■ Work request ■
Below are some records; work out how many of their lines contain "with" and give the number only.

(Page images and extracted text)
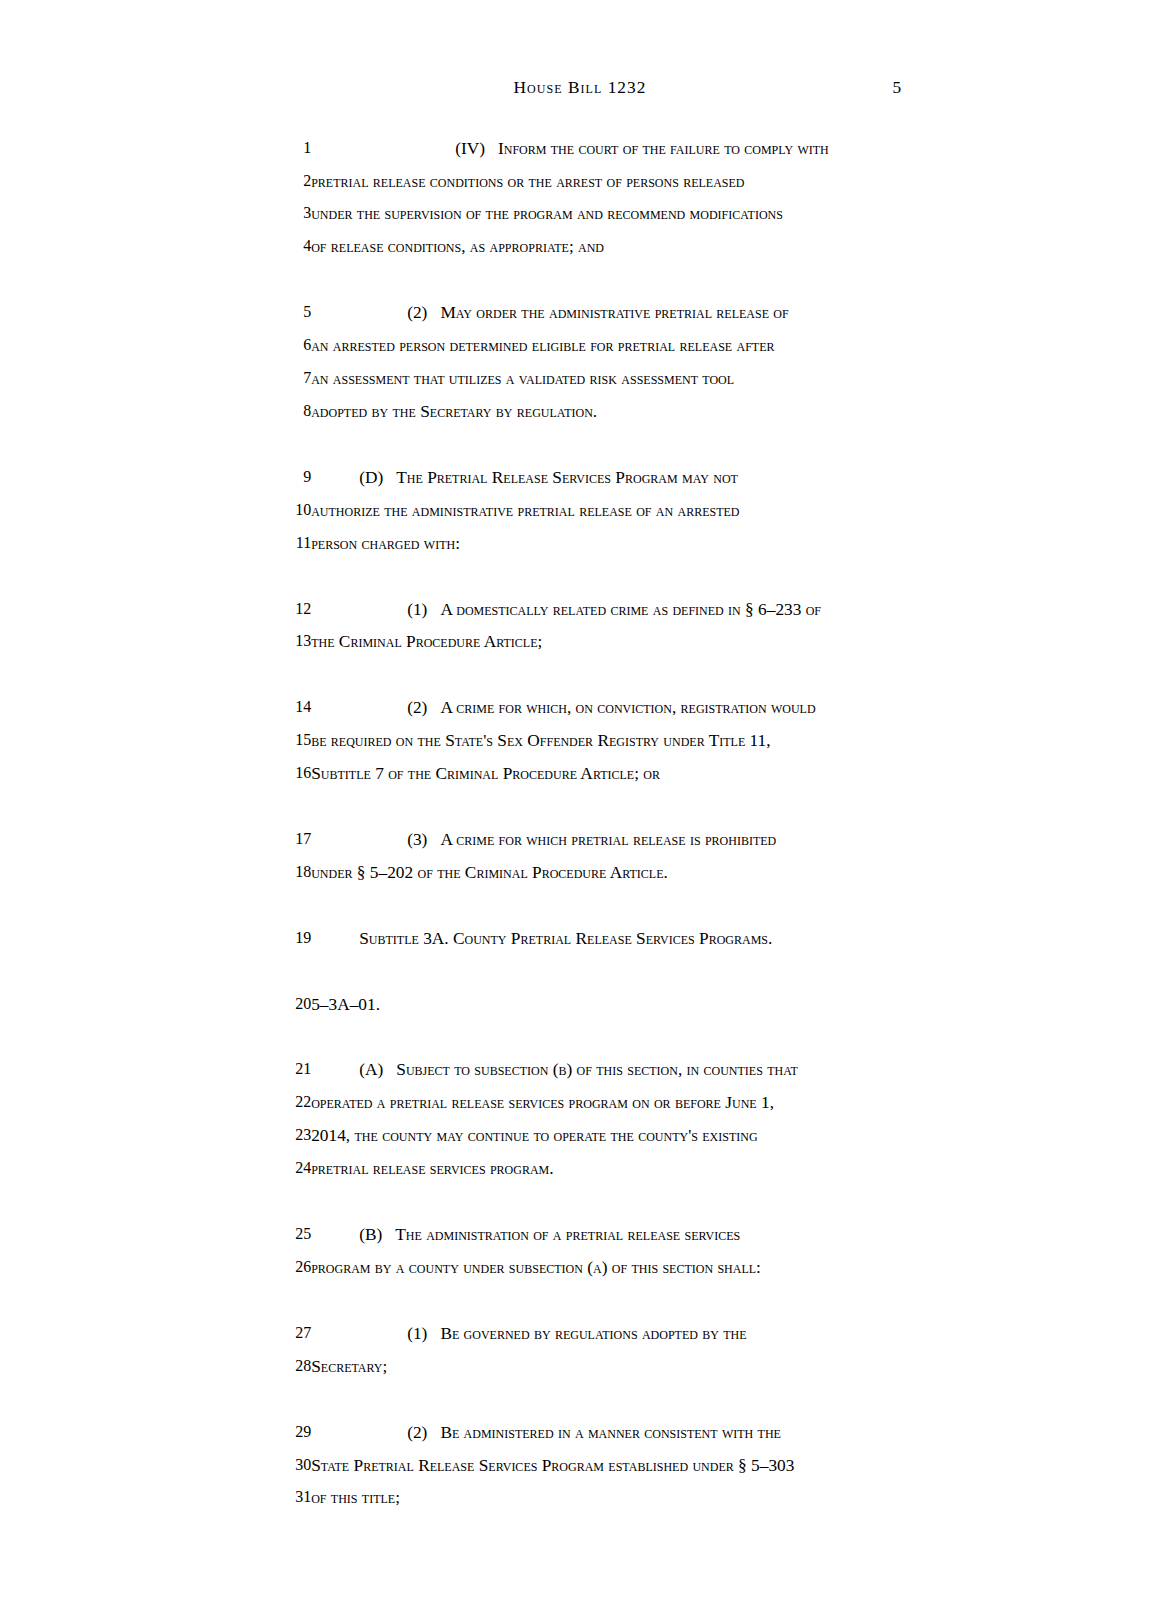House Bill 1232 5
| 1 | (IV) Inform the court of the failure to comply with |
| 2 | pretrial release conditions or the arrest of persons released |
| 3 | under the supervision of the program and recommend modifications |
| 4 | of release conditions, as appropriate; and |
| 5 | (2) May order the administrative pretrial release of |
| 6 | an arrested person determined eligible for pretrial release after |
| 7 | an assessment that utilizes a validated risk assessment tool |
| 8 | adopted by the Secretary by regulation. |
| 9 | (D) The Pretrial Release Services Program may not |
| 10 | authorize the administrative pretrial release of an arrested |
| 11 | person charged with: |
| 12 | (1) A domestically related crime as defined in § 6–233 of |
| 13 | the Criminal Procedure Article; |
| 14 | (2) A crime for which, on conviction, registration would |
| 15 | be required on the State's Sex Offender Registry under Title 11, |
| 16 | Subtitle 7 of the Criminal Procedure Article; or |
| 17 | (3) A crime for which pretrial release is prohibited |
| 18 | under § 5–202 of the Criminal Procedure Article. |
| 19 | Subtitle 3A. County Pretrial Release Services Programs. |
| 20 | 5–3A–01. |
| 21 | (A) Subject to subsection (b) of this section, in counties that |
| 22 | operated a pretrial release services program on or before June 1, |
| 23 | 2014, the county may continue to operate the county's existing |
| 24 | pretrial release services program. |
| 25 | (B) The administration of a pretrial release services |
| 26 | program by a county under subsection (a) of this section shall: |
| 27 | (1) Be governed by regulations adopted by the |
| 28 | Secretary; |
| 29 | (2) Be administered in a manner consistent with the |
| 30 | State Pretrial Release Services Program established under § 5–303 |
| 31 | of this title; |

--

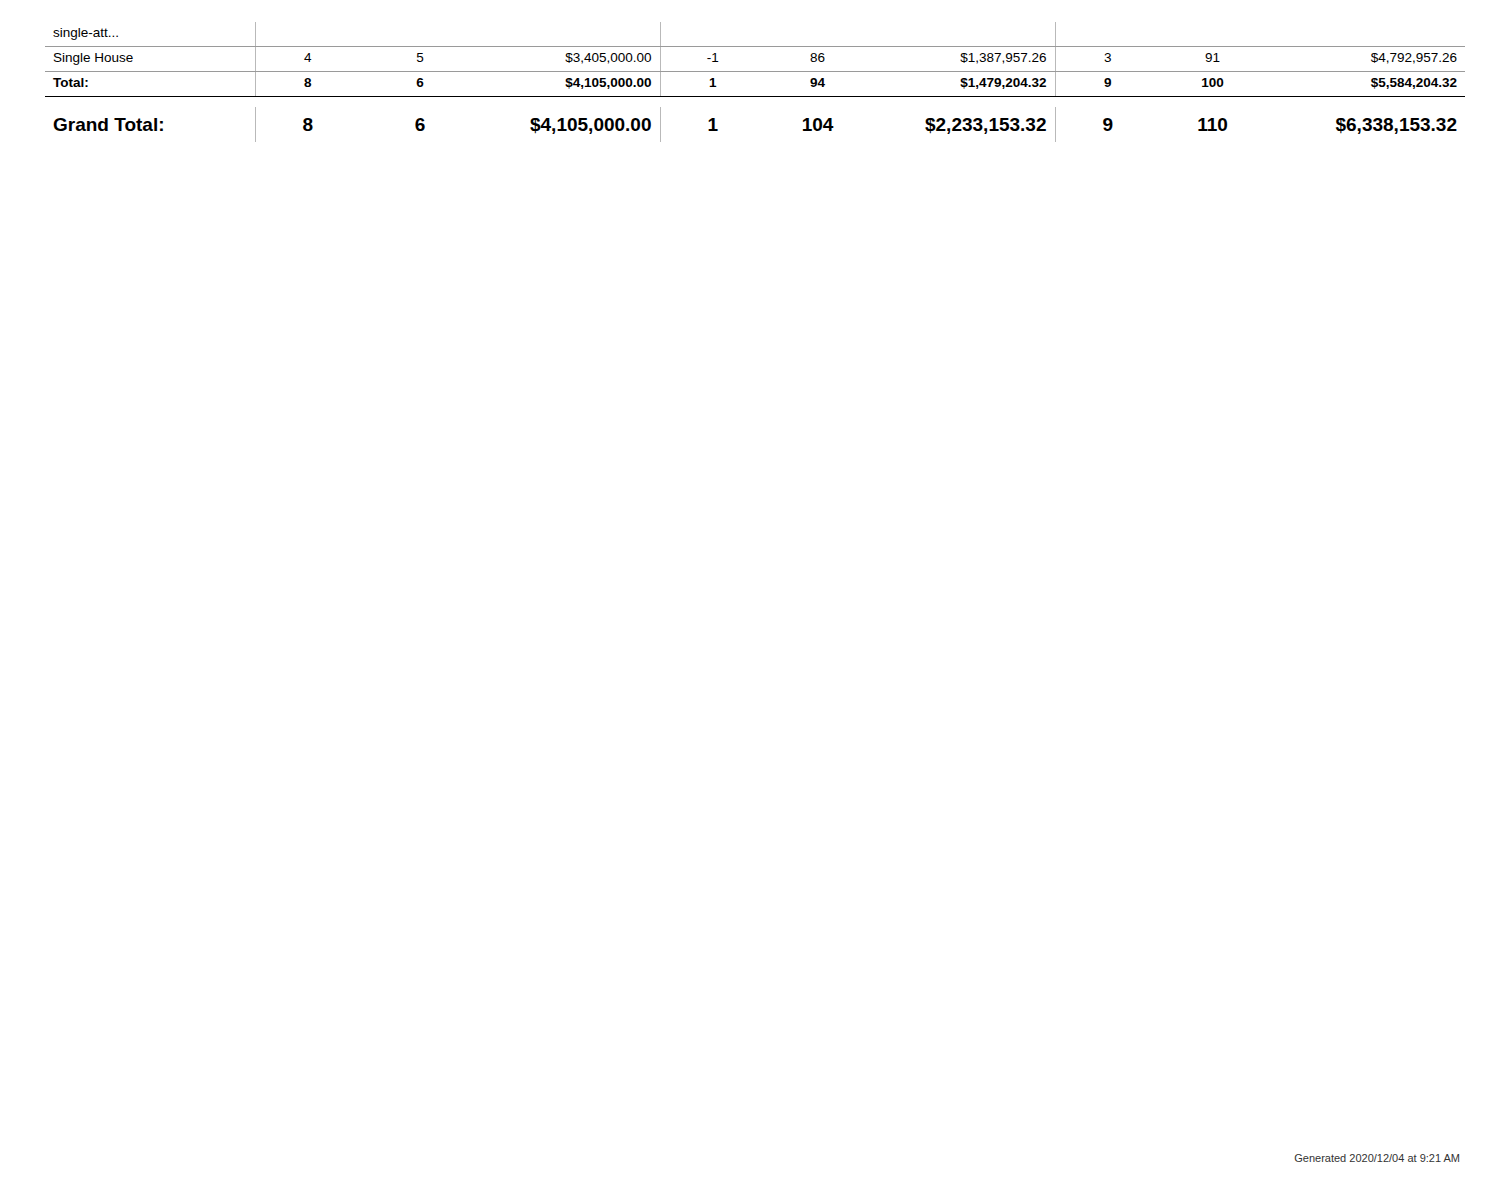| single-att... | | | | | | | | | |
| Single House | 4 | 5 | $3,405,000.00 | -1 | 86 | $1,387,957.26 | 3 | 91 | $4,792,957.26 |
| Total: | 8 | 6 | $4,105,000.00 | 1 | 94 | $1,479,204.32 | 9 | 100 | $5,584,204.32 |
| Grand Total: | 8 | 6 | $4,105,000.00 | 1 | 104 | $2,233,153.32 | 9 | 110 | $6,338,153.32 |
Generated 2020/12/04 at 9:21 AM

■ Exercise result ■
3